The Antikythera Mechanism was a specialty of a good friend on the Yale faculty, the late Derek de Solla Price, and he often talked about the intriguing questions connected with the object recovered by sponge divers off the Greek Island of Antikythera in 1900, part of shipwreck dated to around 87 B.C.
Physorg.com reports that significant new progress has been made in reading the Greek inscriptions on the device.
A team of Greek and British scientists probing the secrets of the Antikythera Mechanism has managed to decipher ancient Greek inscriptions unseen for over 2,000 years, members of the project say.
“Part of the text on the machine, over 1,000 characters, had already been deciphered, but we have succeeded in doubling this total,” said physician Yiannis Bitsakis, part of a multi-disciplinary team of researchers from universities in Athens, Salonika and Cardiff, the Athens National Archaeological Museum and the Hewlett-Packard company.
“We have now deciphered 95 percent of the text,” he told AFP.
Scooped out of a Roman shipwreck located in 1900 by sponge divers near the southern Greek island of Antikythera, and kept at the Athens National Archaeological Museum, the Mechanism contains over 30 bronze wheels and dials, and is covered in astronomical inscriptions.
Probably operated by crank, it survives in three main pieces and some smaller fragments.
“(The device) could calculate the position of certain stars, at least the Sun and Moon, and perhaps predict astronomical phenomena,” said astrophysicist Xenophon Moussas of Athens University.

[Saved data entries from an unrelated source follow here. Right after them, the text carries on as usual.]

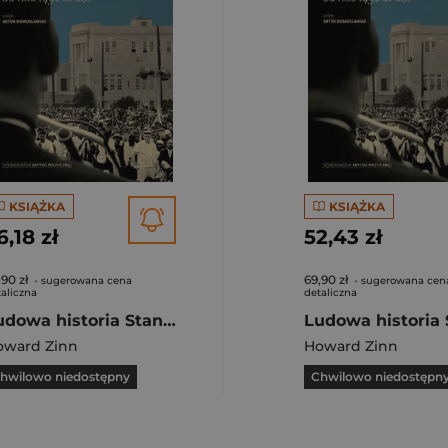
KSIĄŻKA
KSIĄŻKA
6,18 zł
52,43 zł
,90 zł
69,90 zł
- sugerowana cena
- sugerowana cen
aliczna
detaliczna
Ludowa historia Stanów Zjednoczonych Od roku 1492 do dziś
oward Zinn
Howard Zinn
hwilowo niedostępny
Chwilowo niedostępn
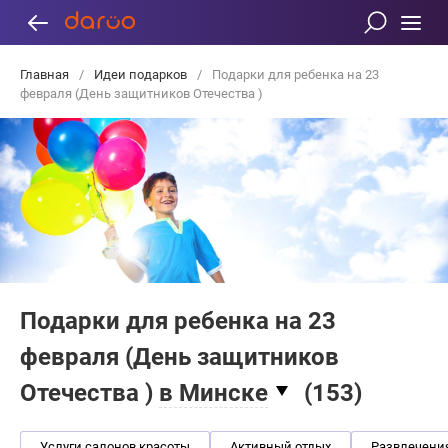
Главная
/
Идеи подарков
/
Подарки для ребенка на 23
февраля (День защитников Отечества )
Подарки для ребенка на 23
февраля (День защитников
Отечества )
в Минске
(
153
)
Услуги салонов красоты
Активный отдых
Развлечени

“It was probably rare, if not unique,” he added.
The rarity of the Antikythera Mechanism precluded its removal from the museum, so an eight-tonne ‘body scanner’ had to be assembled on-site for the privately-funded project, which used three-dimensional tomography to expose the unseen inscriptions.
The first appraisal of the Mechanism’s purpose was put forward in the 1960s by British science historian Derek Price.